▸ **TEXT EXCERPT**:
══════════

I realize that if I do not comply with the terms of the plan or if I use the Income or resources set aside under my plan for any other purpose, SSA will count the income or resources that were excluded and I may have to repay the additional SSI I received. I also realize that SSA may not approve any expenditures for which I do not submit receipts or other proof of payment.
I know that anyone who makes or causes to be made a false statement or representation of material fact in an application for use in determining a right to payment under the Social Security Act commits a crime punishable under Federal Law and/or State Law. I affirm that all the information I have given on this form is true.
Signature _______________________ Date___________________________
Privacy Act Statement
The Social Security Administration is allowed to collect the information on this form under section 1631 (e) of the Social Security Act. We need this information to determine if we can approve you plan for achieving self-support. Giving us this information is voluntary. However, without it, we may not be able to approve you plan. Social Security will not use the information for any other purpose.
We would give out the facts on this form without your consent only in certain situations. For example, we give out this information if a Federal law requires us to or if your Congressional Representative or Senator needs the information to answer questions you ask them.
The Paperwork Reduction Act of 1995 requires us to notify you that this information collection is in accordance with the clearance requirements of section 3507 of the Paperwork Reduction Act of 1995. We may not conduct or sponsor, and you are not required to respond to, a collection of information unless it displays a valid OMB control number.
TIME IT TAKES TO COMPLETE THIS FORM
We estimate that it will take you about 45 minutes to complete this form. This includes the time it will take to read the instructions, gather the necessary facts and fill out the form. If you have comments or suggestions on this estimate, write to the Social Security Administration, ATTN: Reports Clearance Officer, 1-A-21 Operations Bldg., Baltimore, MD 21235. Send only comments relating to our "time it takes" estimate to the office listed above. All requests for Social Security cards and other claims-related information should be sent to your local Social Security office, whose address is listed under Social Security Administration in the U.S. Government section of your telephone directory.

══════════

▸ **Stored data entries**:
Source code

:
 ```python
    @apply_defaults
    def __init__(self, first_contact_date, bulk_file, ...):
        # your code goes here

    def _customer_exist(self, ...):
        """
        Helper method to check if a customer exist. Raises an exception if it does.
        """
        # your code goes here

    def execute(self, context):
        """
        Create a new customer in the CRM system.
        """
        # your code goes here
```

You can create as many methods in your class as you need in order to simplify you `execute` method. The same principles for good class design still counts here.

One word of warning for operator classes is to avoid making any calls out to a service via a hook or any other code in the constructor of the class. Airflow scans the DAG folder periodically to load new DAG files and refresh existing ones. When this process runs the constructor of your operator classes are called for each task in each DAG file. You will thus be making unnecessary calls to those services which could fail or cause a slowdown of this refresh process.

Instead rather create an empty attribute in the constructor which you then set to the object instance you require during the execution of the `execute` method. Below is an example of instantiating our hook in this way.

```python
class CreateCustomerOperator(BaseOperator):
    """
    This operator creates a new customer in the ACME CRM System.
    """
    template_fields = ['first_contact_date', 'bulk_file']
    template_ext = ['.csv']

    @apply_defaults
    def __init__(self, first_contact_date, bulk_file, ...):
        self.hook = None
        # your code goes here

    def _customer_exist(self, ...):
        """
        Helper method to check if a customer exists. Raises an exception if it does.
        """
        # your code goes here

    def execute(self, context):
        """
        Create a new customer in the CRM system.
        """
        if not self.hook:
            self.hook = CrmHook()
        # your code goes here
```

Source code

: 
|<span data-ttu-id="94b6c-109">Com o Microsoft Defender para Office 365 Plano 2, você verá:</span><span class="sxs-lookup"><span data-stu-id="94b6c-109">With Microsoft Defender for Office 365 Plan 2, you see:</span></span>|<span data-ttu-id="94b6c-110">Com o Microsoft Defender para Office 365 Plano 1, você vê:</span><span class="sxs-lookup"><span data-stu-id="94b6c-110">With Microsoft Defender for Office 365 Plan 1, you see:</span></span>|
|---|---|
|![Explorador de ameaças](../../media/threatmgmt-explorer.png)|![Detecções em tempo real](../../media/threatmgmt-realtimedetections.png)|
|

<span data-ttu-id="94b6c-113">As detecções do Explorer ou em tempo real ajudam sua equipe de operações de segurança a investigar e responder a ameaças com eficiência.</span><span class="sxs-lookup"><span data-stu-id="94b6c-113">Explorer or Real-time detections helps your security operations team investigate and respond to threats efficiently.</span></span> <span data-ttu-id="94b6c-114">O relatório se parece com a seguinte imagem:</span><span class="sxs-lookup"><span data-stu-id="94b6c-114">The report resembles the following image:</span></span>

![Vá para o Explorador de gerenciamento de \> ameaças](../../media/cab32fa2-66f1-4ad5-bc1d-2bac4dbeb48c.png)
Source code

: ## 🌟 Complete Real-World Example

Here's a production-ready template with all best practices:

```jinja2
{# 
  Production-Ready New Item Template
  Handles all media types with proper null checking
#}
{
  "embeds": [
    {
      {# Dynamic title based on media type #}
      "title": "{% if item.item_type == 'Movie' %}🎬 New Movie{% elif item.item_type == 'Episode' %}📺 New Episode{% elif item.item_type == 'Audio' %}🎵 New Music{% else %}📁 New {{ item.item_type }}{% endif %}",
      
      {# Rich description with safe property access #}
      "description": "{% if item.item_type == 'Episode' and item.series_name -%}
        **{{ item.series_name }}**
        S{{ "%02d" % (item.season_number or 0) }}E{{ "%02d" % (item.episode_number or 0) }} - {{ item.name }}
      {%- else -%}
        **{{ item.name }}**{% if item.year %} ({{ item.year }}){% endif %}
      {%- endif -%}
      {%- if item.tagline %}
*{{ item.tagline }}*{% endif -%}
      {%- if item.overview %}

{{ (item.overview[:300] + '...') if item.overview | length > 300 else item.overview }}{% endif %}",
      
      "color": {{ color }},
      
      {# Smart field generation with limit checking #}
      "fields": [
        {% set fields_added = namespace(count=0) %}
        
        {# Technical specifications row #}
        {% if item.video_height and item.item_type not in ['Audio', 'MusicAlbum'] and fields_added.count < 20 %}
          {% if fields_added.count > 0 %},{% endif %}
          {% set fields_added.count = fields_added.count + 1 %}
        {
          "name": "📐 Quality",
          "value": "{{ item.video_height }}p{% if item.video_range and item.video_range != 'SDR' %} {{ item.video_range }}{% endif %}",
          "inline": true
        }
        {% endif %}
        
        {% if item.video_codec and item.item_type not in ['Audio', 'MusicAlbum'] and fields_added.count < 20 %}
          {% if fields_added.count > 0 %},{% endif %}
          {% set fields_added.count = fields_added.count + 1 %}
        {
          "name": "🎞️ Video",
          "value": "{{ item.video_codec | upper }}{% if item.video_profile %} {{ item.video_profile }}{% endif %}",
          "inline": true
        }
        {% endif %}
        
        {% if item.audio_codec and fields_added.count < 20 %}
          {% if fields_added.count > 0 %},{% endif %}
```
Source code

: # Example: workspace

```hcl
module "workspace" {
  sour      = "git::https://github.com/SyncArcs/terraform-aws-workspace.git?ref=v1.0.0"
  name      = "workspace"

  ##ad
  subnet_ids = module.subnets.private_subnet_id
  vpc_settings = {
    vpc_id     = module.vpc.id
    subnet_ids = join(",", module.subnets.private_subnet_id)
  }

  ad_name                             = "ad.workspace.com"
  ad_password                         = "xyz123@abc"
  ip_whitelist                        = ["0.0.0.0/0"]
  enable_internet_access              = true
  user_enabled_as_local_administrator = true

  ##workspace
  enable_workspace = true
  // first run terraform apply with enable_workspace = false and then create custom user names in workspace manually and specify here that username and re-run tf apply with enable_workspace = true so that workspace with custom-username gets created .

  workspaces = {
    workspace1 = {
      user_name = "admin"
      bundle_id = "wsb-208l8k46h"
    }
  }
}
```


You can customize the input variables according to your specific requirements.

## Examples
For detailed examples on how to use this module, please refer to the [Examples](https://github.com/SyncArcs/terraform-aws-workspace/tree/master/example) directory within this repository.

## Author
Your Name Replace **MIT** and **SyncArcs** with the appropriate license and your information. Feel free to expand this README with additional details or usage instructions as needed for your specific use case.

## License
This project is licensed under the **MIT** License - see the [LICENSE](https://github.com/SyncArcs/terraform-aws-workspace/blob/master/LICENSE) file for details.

══════════

▸ **PROBLEMS TO WORK ON**:
1: According to the self-support plan form text, about how long does the Social Security Administration estimate it will take to complete the form?
2: Continue the self-support plan form text from its last sentence.

▸ **ANSWERS BELOW**:
1: About 45 minutes.

2:
RECEIPT FOR YOUR PLAN FOR ACHIEVING SELF-SUPPORT
We received the plan for achieving self-support which you submitted. We will process your plan as soon as possible.
You should hear from us within _______ days. We will send you a letter telling you if your plan is approved. We will notify you if we need additional information before making a decision on your plan. We may ask you to modify your plan.
YOUR REPORTING AND RECORD KEEPING RESPONSIBILITIES
If we approve your plan, you must tell Social Security about any changes to your plan. You must tell us if:
o Your medical condition improves.
o You are unable to follow your plan.
o You decide not to pursue your goal or decide to pursue a different goal.
o You decide that you do not need to pay for any of the expenses you listed in your plan.
o Someone else pays for any of your plan expenses.
o You use the income or resources we exclude for a purpose other than the expenses specified in your plan.
o There are any other changes to your plan.
You must tell us about any of these things within 10 days following the month in which it happens. If you do not report any of these things, we may stop your plan.
You should also tell us if you decide that you need to pay for other expenses not listed in you plan in order to reach your goal. We may be able to modify your plan or change the amount of income we exclude so you can pay for the additional expenses.
YOU MUST KEEP RECEIPTS OR CANCELED CHECKS TO SHOW WHAT EXPENSES YOU PAID FOR AS PART OF THE PLAN. You need to keep these receipts or canceled checks until we contact you to find out if you are still following your plan. When we contact you, we will ask to see the receipts or canceled checks. If you are not following the plan, you may have to pay back the some or all of the SSI you received.